- MeSH: D020360

= Neoadjuvant therapy =

Preliminary cancer therapy that precedes a necessary second treatment

Neoadjuvant therapy is the administration of therapeutic agents before a main treatment. One example is neoadjuvant hormone therapy prior to radical radiotherapy for adenocarcinoma of the prostate. Neoadjuvant therapy aims to reduce the size or extent of the cancer before using radical treatment intervention, thus both making procedures easier and more likely to succeed and reducing the consequences of a more extensive treatment technique, which would be required if the tumor were not reduced in size or extent.

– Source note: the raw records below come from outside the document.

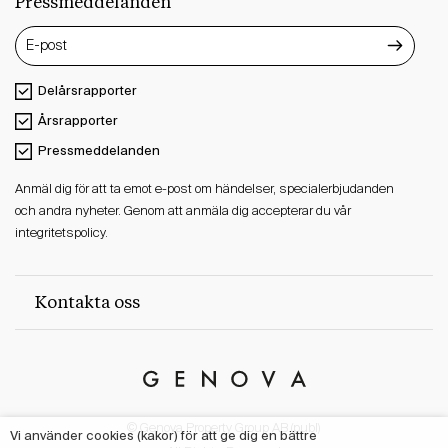
Pressmeddelanden
Delårsrapporter
Årsrapporter
Pressmeddelanden
Anmäl dig för att ta emot e-post om händelser, specialerbjudanden
och andra nyheter. Genom att anmäla dig accepterar du vår
integritetspolicy.
Kontakta oss
Genova
Property
© Genova Property Group AB (publ)
Group
Vi använder cookies (kakor) för att ge dig en bättre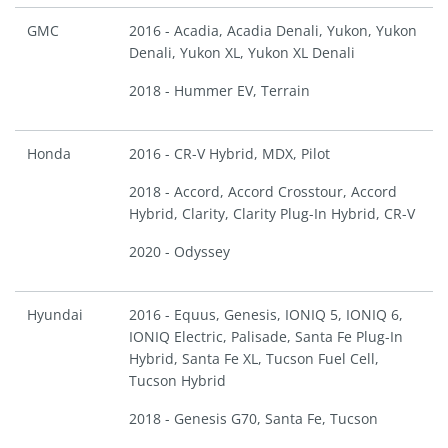
GMC
2016 - Acadia, Acadia Denali, Yukon, Yukon
Denali, Yukon XL, Yukon XL Denali
2018 - Hummer EV, Terrain
Honda
2016 - CR-V Hybrid, MDX, Pilot
2018 - Accord, Accord Crosstour, Accord
Hybrid, Clarity, Clarity Plug-In Hybrid, CR-V
2020 - Odyssey
Hyundai
2016 - Equus, Genesis, IONIQ 5, IONIQ 6,
IONIQ Electric, Palisade, Santa Fe Plug-In
Hybrid, Santa Fe XL, Tucson Fuel Cell,
Tucson Hybrid
2018 - Genesis G70, Santa Fe, Tucson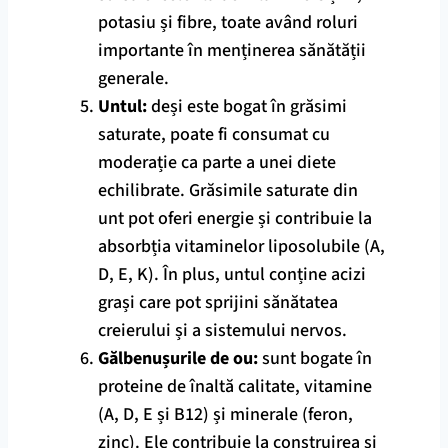
potasiu și fibre, toate având roluri
importante în menținerea sănătății
generale.
Untul:
deși este bogat în grăsimi
saturate, poate fi consumat cu
moderație ca parte a unei diete
echilibrate. Grăsimile saturate din
unt pot oferi energie și contribuie la
absorbția vitaminelor liposolubile (A,
D, E, K). În plus, untul conține acizi
grași care pot sprijini sănătatea
creierului și a sistemului nervos.
Gălbenușurile de ou:
sunt bogate în
proteine de înaltă calitate, vitamine
(A, D, E și B12) și minerale (feron,
zinc). Ele contribuie la construirea și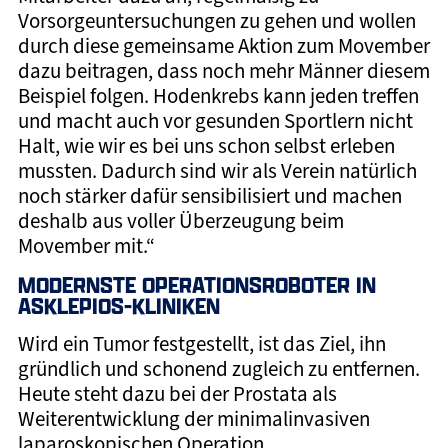
Vorsorgeuntersuchungen zu gehen und wollen
durch diese gemeinsame Aktion zum Movember
dazu beitragen, dass noch mehr Männer diesem
Beispiel folgen. Hodenkrebs kann jeden treffen
und macht auch vor gesunden Sportlern nicht
Halt, wie wir es bei uns schon selbst erleben
mussten. Dadurch sind wir als Verein natürlich
noch stärker dafür sensibilisiert und machen
deshalb aus voller Überzeugung beim
Movember mit.“
MODERNSTE OPERATIONSROBOTER IN
ASKLEPIOS-KLINIKEN
Wird ein Tumor festgestellt, ist das Ziel, ihn
gründlich und schonend zugleich zu entfernen.
Heute steht dazu bei der Prostata als
Weiterentwicklung der minimalinvasiven
laparoskopischen Operation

Another related concept is that neoadjuvant therapy acts on micrometastatic disease. The downstaging is then a surrogate marker of efficacy on undetected dissemination, resulting in improved longtime survival compared to the surgery-alone strategy.

This systemic therapy (chemotherapy, immunotherapy or hormone therapy) or radiation therapy is commonly used in cancers that are locally advanced, and clinicians plan an operation at a later stage, such as pancreatic cancer. The use of such therapy can effectively reduce the difficulty and morbidity of more extensive procedures.

Some neoadjuvant therapy can turn a tumor from untreatable to treatable by shrinking its volume. This is called conversion therapy; if chemotherapy is used, it is called conversion chemotherapy. Often, it is unclear which surrounding structures are directly involved in the disease and which are just showing signs of inflammation. By administering therapy, a distinction can often be made. Some doctors give the therapy in the hope that a response is seen, and they can then decide what is the best course of action. In some cases, magnetic resonance imaging can predict the response of a patient to neoadjuvant therapy, for example in ovarian cancer.

== Clinical Implementation ==
Not everyone is suitable for neoadjuvant therapy because it can be extremely toxic. Some patients react so severely that further treatments, especially surgery, are precluded, and the patient is rendered unfit for anesthetic. Real-world evidence suggests that the uptake of neoadjuvant chemoimmunotherapy may remain limited despite its adoption as a standard of care for selected cancers. In stage II–IIIB non-small cell lung cancer, common barriers include comorbidities, poor functional status, and anatomical or technical factors, although patients who receive treatment generally have high rates of treatment completion and subsequent surgery.